▸ Problem to work on
Using the entries that follow, collect the lines where the word "with" appears.

▸ Material for the task
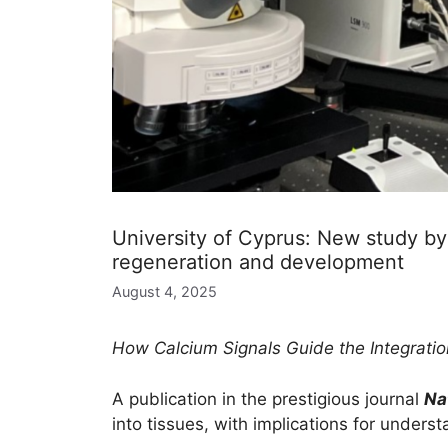
University of Cyprus: New study by t
regeneration and development
August 4, 2025
How Calcium Signals Guide the Integratio
A publication in the prestigious journal
Na
into tissues, with implications for unders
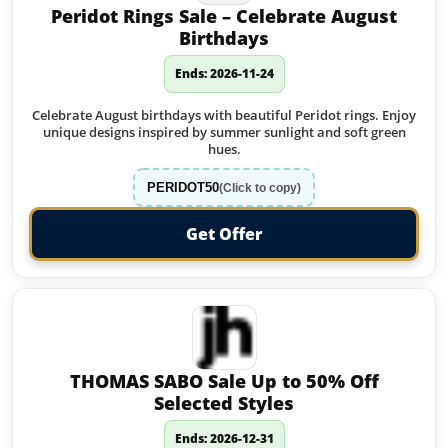
Peridot Rings Sale – Celebrate August
Birthdays
Ends: 2026-11-24
Celebrate August birthdays with beautiful Peridot rings. Enjoy
unique designs inspired by summer sunlight and soft green
hues.
PERIDOT50
(Click to copy)
Get Offer
THOMAS SABO Sale Up to 50% Off
Selected Styles
Ends: 2026-12-31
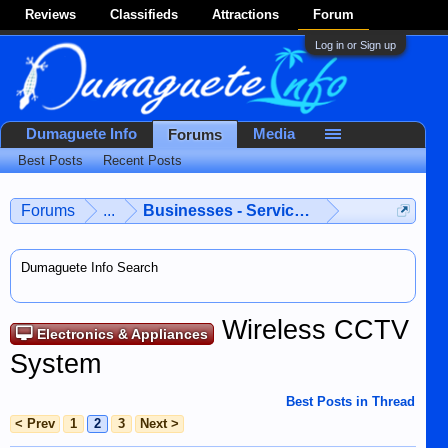
Reviews
Classifieds
Attractions
Forum
Log in or Sign up
Dumaguete Info
Media
Forums
Best Posts
Recent Posts
Forums
...
Businesses - Services - Products
Dumaguete Info Search
Wireless CCTV
Electronics & Appliances
System
Best Posts in Thread
< Prev
1
2
3
Next >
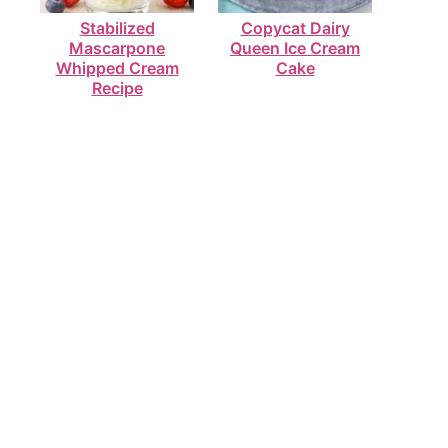
Stabilized
Copycat Dairy
Mascarpone
Queen Ice Cream
Whipped Cream
Cake
Recipe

▸ Response box
into tissues, with implications for unders
Celebrate August birthdays with beautiful Peridot rings. Enjoy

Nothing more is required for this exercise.